Stored data:
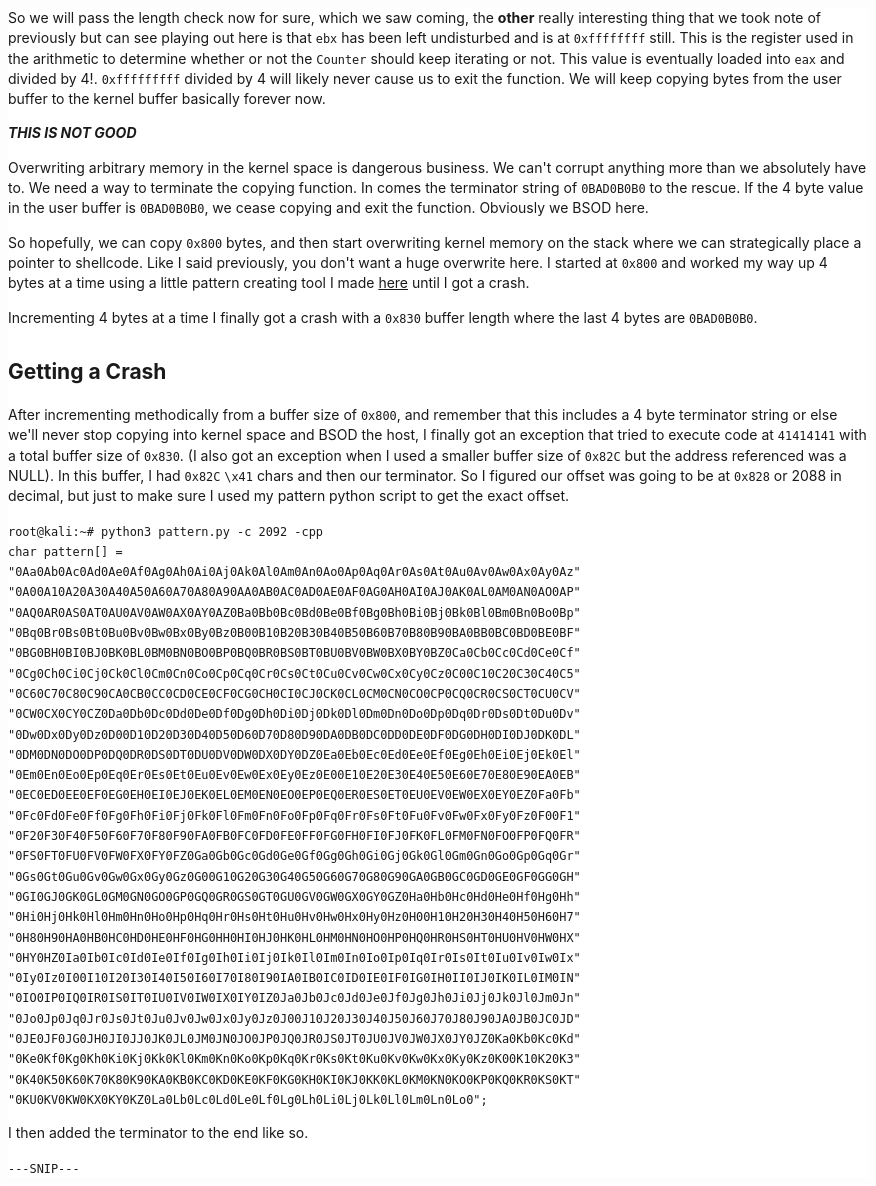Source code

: So we will pass the length check now for sure, which we saw coming, the **other** really interesting thing that we took note of previously but can see playing out here is that `ebx` has been left undisturbed and is at `0xffffffff` still. This is the register used in the arithmetic to determine whether or not the `Counter` should keep iterating or not. This value is eventually loaded into `eax` and divided by 4!. `0xfffffffff` divided by 4 will likely never cause us to exit the function. We will keep copying bytes from the user buffer to the kernel buffer basically forever now. 

***THIS IS NOT GOOD***

Overwriting arbitrary memory in the kernel space is dangerous business. We can't corrupt anything more than we absolutely have to. We need a way to terminate the copying function. In comes the terminator string of `0BAD0B0B0` to the rescue. If the 4 byte value in the user buffer is `0BAD0B0B0`, we cease copying and exit the function. Obviously we BSOD here. 

So hopefully, we can copy `0x800` bytes, and then start overwriting kernel memory on the stack where we can strategically place a pointer to shellcode. Like I said previously, you don't want a huge overwrite here. I started at `0x800` and worked my way up 4 bytes at a time using a little pattern creating tool I made [here](https://github.com/h0mbre/Windows-Exploits/tree/master/Pattern) until I got a crash. 

Incrementing 4 bytes at a time I finally got a crash with a `0x830` buffer length where the last 4 bytes are `0BAD0B0B0`.

## Getting a Crash
After incrementing methodically from a buffer size of `0x800`, and remember that this includes a 4 byte terminator string or else we'll never stop copying into kernel space and BSOD the host, I finally got an exception that tried to execute code at `41414141` with a total buffer size of `0x830`. (I also got an exception when I used a smaller buffer size of `0x82C` but the address referenced was a NULL). In this buffer, I had `0x82C` `\x41` chars and then our terminator. So I figured our offset was going to be at `0x828` or 2088 in decimal, but just to make sure I used my pattern python script to get the exact offset. 
```
root@kali:~# python3 pattern.py -c 2092 -cpp
char pattern[] = 
"0Aa0Ab0Ac0Ad0Ae0Af0Ag0Ah0Ai0Aj0Ak0Al0Am0An0Ao0Ap0Aq0Ar0As0At0Au0Av0Aw0Ax0Ay0Az"
"0A00A10A20A30A40A50A60A70A80A90AA0AB0AC0AD0AE0AF0AG0AH0AI0AJ0AK0AL0AM0AN0AO0AP"
"0AQ0AR0AS0AT0AU0AV0AW0AX0AY0AZ0Ba0Bb0Bc0Bd0Be0Bf0Bg0Bh0Bi0Bj0Bk0Bl0Bm0Bn0Bo0Bp"
"0Bq0Br0Bs0Bt0Bu0Bv0Bw0Bx0By0Bz0B00B10B20B30B40B50B60B70B80B90BA0BB0BC0BD0BE0BF"
"0BG0BH0BI0BJ0BK0BL0BM0BN0BO0BP0BQ0BR0BS0BT0BU0BV0BW0BX0BY0BZ0Ca0Cb0Cc0Cd0Ce0Cf"
"0Cg0Ch0Ci0Cj0Ck0Cl0Cm0Cn0Co0Cp0Cq0Cr0Cs0Ct0Cu0Cv0Cw0Cx0Cy0Cz0C00C10C20C30C40C5"
"0C60C70C80C90CA0CB0CC0CD0CE0CF0CG0CH0CI0CJ0CK0CL0CM0CN0CO0CP0CQ0CR0CS0CT0CU0CV"
"0CW0CX0CY0CZ0Da0Db0Dc0Dd0De0Df0Dg0Dh0Di0Dj0Dk0Dl0Dm0Dn0Do0Dp0Dq0Dr0Ds0Dt0Du0Dv"
"0Dw0Dx0Dy0Dz0D00D10D20D30D40D50D60D70D80D90DA0DB0DC0DD0DE0DF0DG0DH0DI0DJ0DK0DL"
"0DM0DN0DO0DP0DQ0DR0DS0DT0DU0DV0DW0DX0DY0DZ0Ea0Eb0Ec0Ed0Ee0Ef0Eg0Eh0Ei0Ej0Ek0El"
"0Em0En0Eo0Ep0Eq0Er0Es0Et0Eu0Ev0Ew0Ex0Ey0Ez0E00E10E20E30E40E50E60E70E80E90EA0EB"
"0EC0ED0EE0EF0EG0EH0EI0EJ0EK0EL0EM0EN0EO0EP0EQ0ER0ES0ET0EU0EV0EW0EX0EY0EZ0Fa0Fb"
"0Fc0Fd0Fe0Ff0Fg0Fh0Fi0Fj0Fk0Fl0Fm0Fn0Fo0Fp0Fq0Fr0Fs0Ft0Fu0Fv0Fw0Fx0Fy0Fz0F00F1"
"0F20F30F40F50F60F70F80F90FA0FB0FC0FD0FE0FF0FG0FH0FI0FJ0FK0FL0FM0FN0FO0FP0FQ0FR"
"0FS0FT0FU0FV0FW0FX0FY0FZ0Ga0Gb0Gc0Gd0Ge0Gf0Gg0Gh0Gi0Gj0Gk0Gl0Gm0Gn0Go0Gp0Gq0Gr"
"0Gs0Gt0Gu0Gv0Gw0Gx0Gy0Gz0G00G10G20G30G40G50G60G70G80G90GA0GB0GC0GD0GE0GF0GG0GH"
"0GI0GJ0GK0GL0GM0GN0GO0GP0GQ0GR0GS0GT0GU0GV0GW0GX0GY0GZ0Ha0Hb0Hc0Hd0He0Hf0Hg0Hh"
"0Hi0Hj0Hk0Hl0Hm0Hn0Ho0Hp0Hq0Hr0Hs0Ht0Hu0Hv0Hw0Hx0Hy0Hz0H00H10H20H30H40H50H60H7"
"0H80H90HA0HB0HC0HD0HE0HF0HG0HH0HI0HJ0HK0HL0HM0HN0HO0HP0HQ0HR0HS0HT0HU0HV0HW0HX"
"0HY0HZ0Ia0Ib0Ic0Id0Ie0If0Ig0Ih0Ii0Ij0Ik0Il0Im0In0Io0Ip0Iq0Ir0Is0It0Iu0Iv0Iw0Ix"
"0Iy0Iz0I00I10I20I30I40I50I60I70I80I90IA0IB0IC0ID0IE0IF0IG0IH0II0IJ0IK0IL0IM0IN"
"0IO0IP0IQ0IR0IS0IT0IU0IV0IW0IX0IY0IZ0Ja0Jb0Jc0Jd0Je0Jf0Jg0Jh0Ji0Jj0Jk0Jl0Jm0Jn"
"0Jo0Jp0Jq0Jr0Js0Jt0Ju0Jv0Jw0Jx0Jy0Jz0J00J10J20J30J40J50J60J70J80J90JA0JB0JC0JD"
"0JE0JF0JG0JH0JI0JJ0JK0JL0JM0JN0JO0JP0JQ0JR0JS0JT0JU0JV0JW0JX0JY0JZ0Ka0Kb0Kc0Kd"
"0Ke0Kf0Kg0Kh0Ki0Kj0Kk0Kl0Km0Kn0Ko0Kp0Kq0Kr0Ks0Kt0Ku0Kv0Kw0Kx0Ky0Kz0K00K10K20K3"
"0K40K50K60K70K80K90KA0KB0KC0KD0KE0KF0KG0KH0KI0KJ0KK0KL0KM0KN0KO0KP0KQ0KR0KS0KT"
"0KU0KV0KW0KX0KY0KZ0La0Lb0Lc0Ld0Le0Lf0Lg0Lh0Li0Lj0Lk0Ll0Lm0Ln0Lo0";
```
I then added the terminator to the end like so.
```
---SNIP---
```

▶ _What you will do_: What should be set down is every line from the opening of the records through the line that contains "## Getting a Crash", exactly, with pictures left out.

▶ _Answer for the task_:
Source code

: So we will pass the length check now for sure, which we saw coming, the **other** really interesting thing that we took note of previously but can see playing out here is that `ebx` has been left undisturbed and is at `0xffffffff` still. This is the register used in the arithmetic to determine whether or not the `Counter` should keep iterating or not. This value is eventually loaded into `eax` and divided by 4!. `0xfffffffff` divided by 4 will likely never cause us to exit the function. We will keep copying bytes from the user buffer to the kernel buffer basically forever now. 

***THIS IS NOT GOOD***

Overwriting arbitrary memory in the kernel space is dangerous business. We can't corrupt anything more than we absolutely have to. We need a way to terminate the copying function. In comes the terminator string of `0BAD0B0B0` to the rescue. If the 4 byte value in the user buffer is `0BAD0B0B0`, we cease copying and exit the function. Obviously we BSOD here. 

So hopefully, we can copy `0x800` bytes, and then start overwriting kernel memory on the stack where we can strategically place a pointer to shellcode. Like I said previously, you don't want a huge overwrite here. I started at `0x800` and worked my way up 4 bytes at a time using a little pattern creating tool I made [here](https://github.com/h0mbre/Windows-Exploits/tree/master/Pattern) until I got a crash. 

Incrementing 4 bytes at a time I finally got a crash with a `0x830` buffer length where the last 4 bytes are `0BAD0B0B0`.

## Getting a Crash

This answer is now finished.